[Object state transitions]
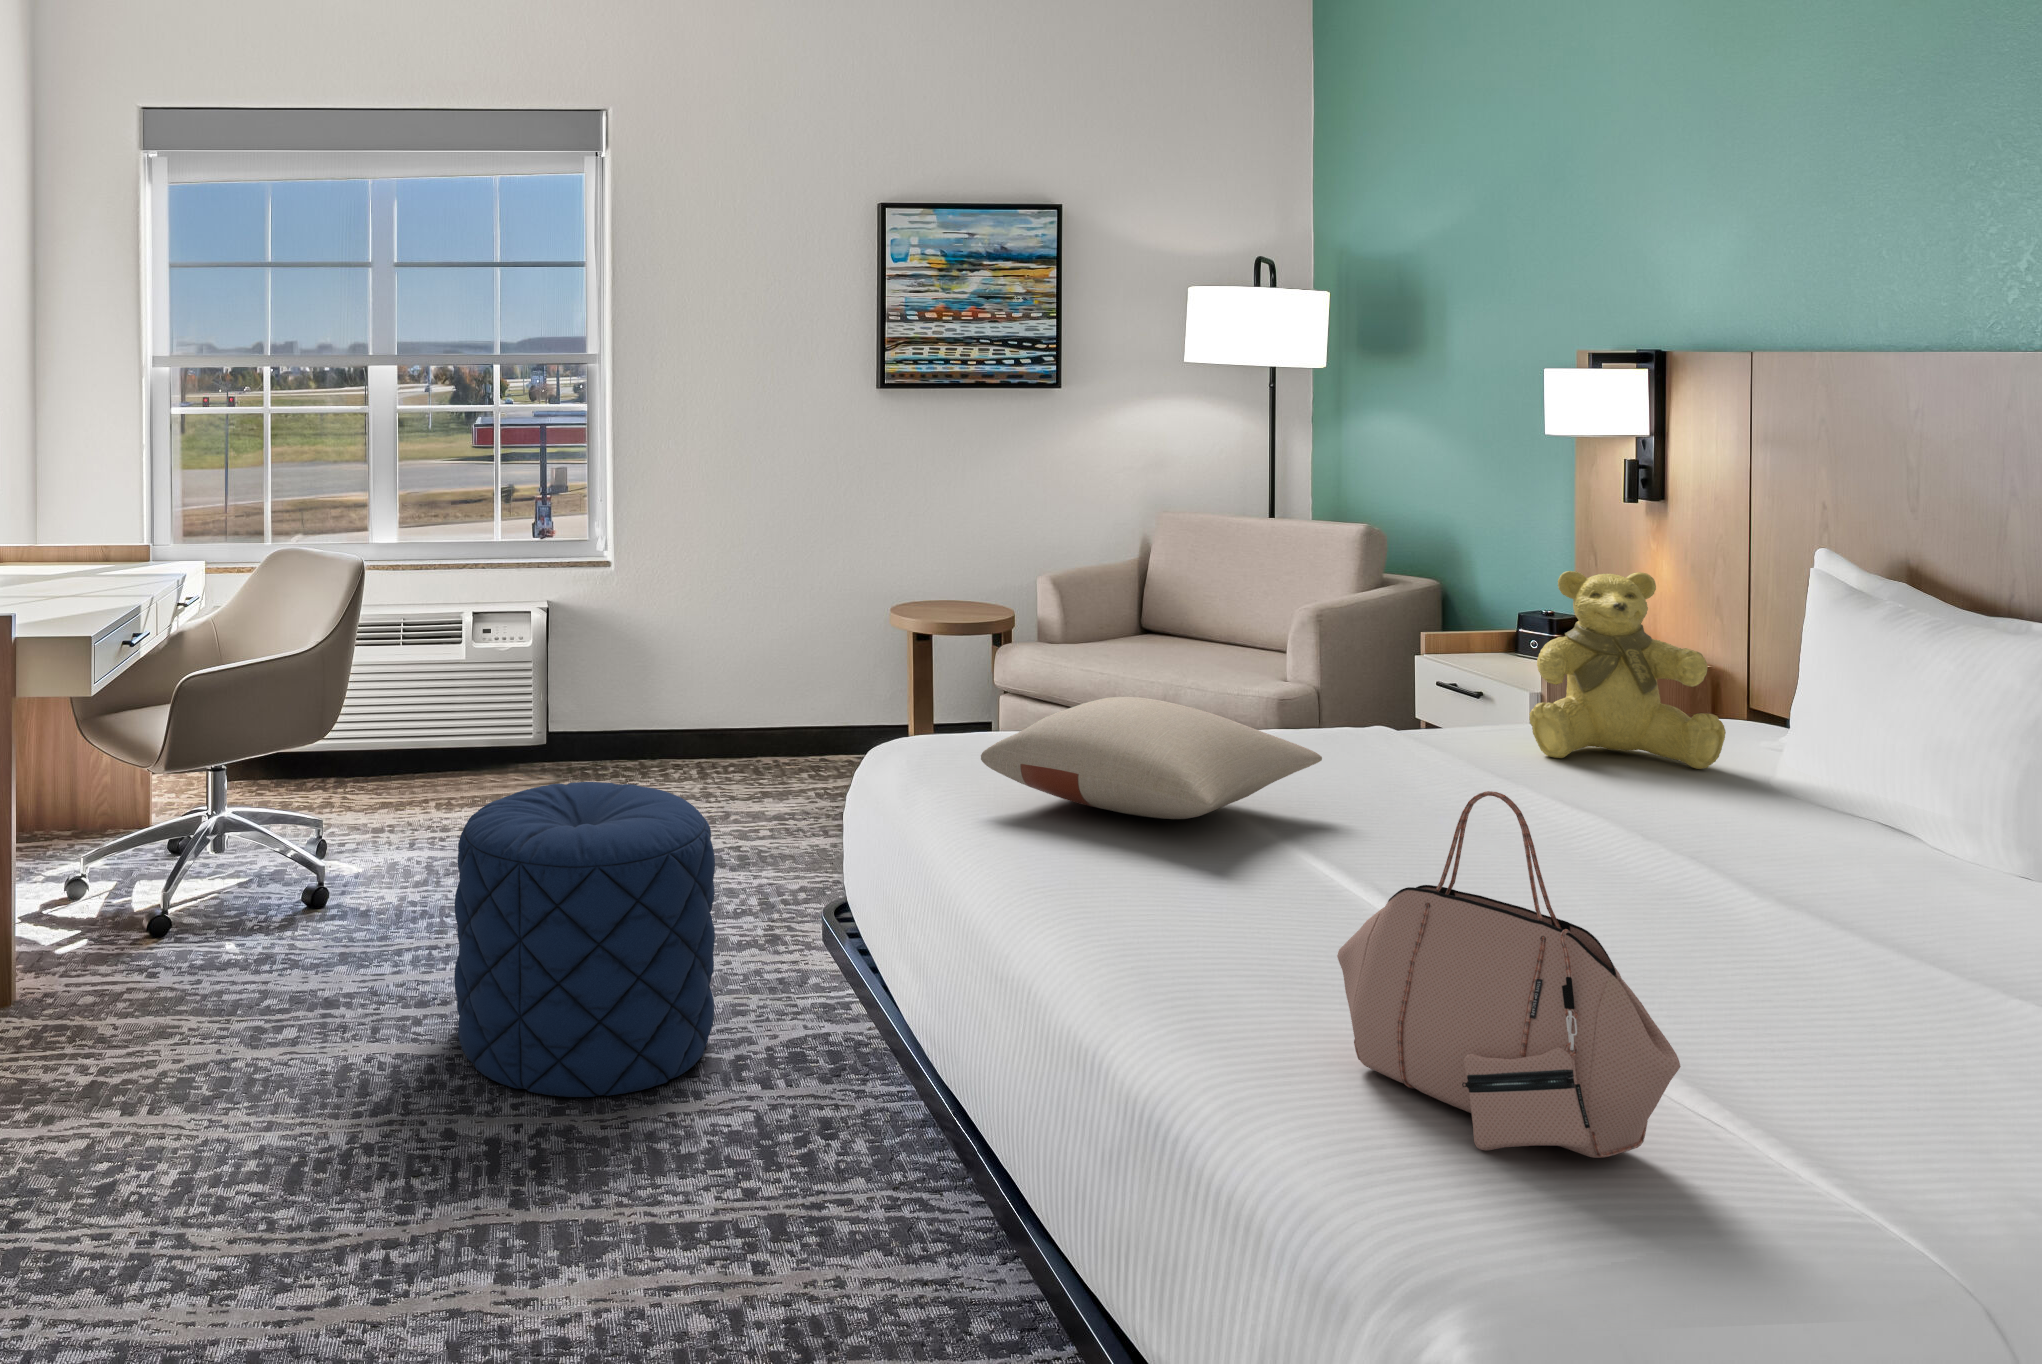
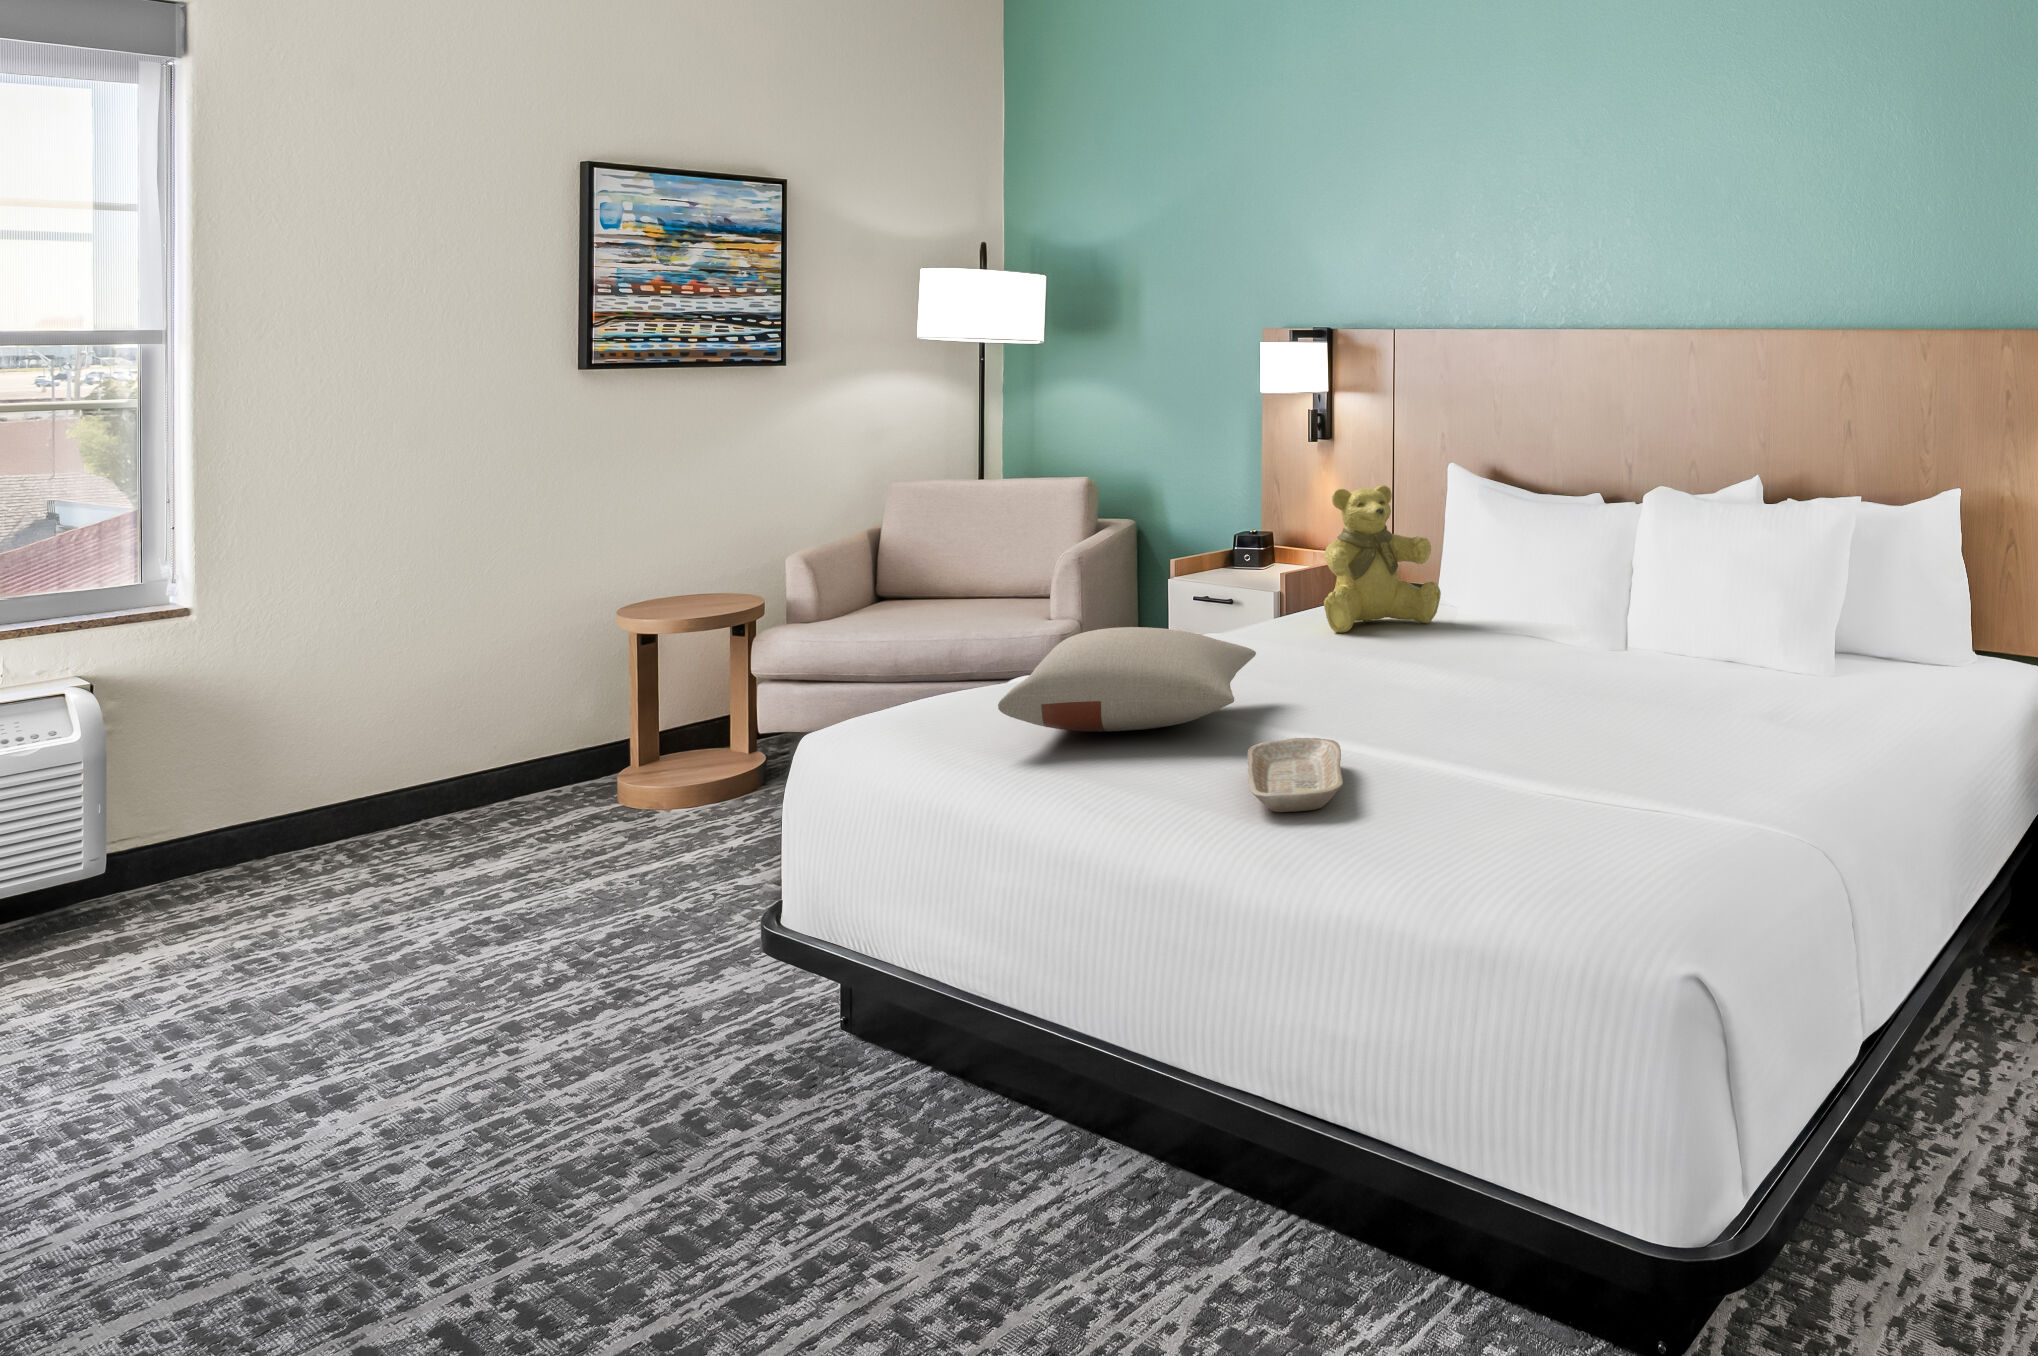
pouf: present [454,782,715,1097] -> none [257,840,651,1263]
handbag: present [1337,791,1681,1158] -> none [1480,612,1732,863]
tray: none [1119,861,1294,952] -> present [1248,738,1343,812]

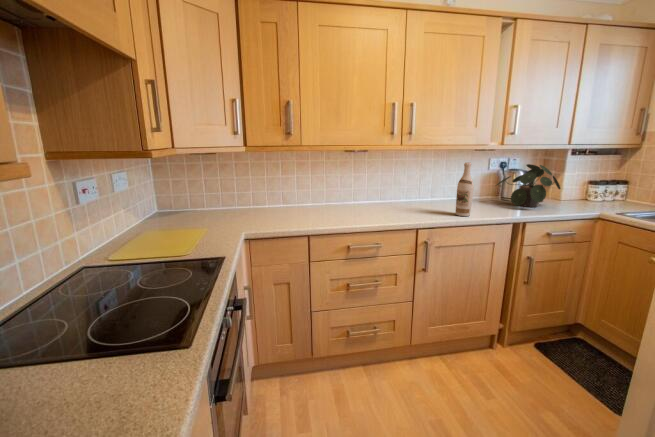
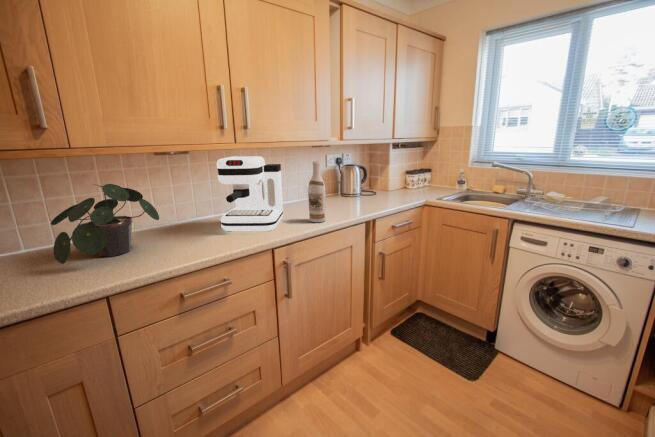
coffee maker: none [382,156,436,217] -> present [217,156,283,231]
potted plant: present [496,164,560,207] -> present [51,184,159,264]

Task objective — Give the number of lines in the records that contain the string "none", and nothing besides.

Solution — 4